(DATASET CONTENT)
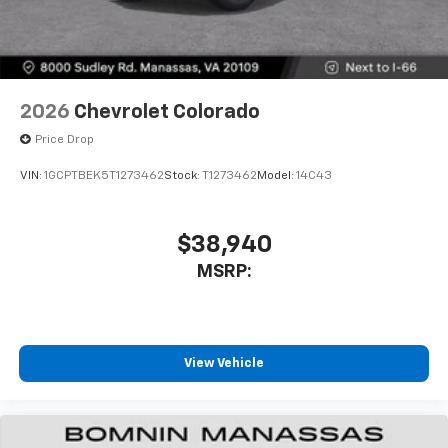
2026
Chevrolet Colorado
Price Drop
VIN:
1GCPTBEK5T1273462
Stock:
T1273462
Model:
14C43
$38,940
MSRP:
View Vehicle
(End DATASET CONTENT)
*YOUR INSTRUCTIONS:* Can you put every line of text from the records into a Markdown table with the columns "No." and "Text", numbering the rows, skipping blank lines, and leaving out the pictures?

*RESULT OF THE TASK:*
| No. | Text |
|---|---|
| 1 | 2026 |
| 2 | Chevrolet Colorado |
| 3 | Price Drop |
| 4 | VIN: |
| 5 | 1GCPTBEK5T1273462 |
| 6 | Stock: |
| 7 | T1273462 |
| 8 | Model: |
| 9 | 14C43 |
| 10 | $38,940 |
| 11 | MSRP: |
| 12 | View Vehicle |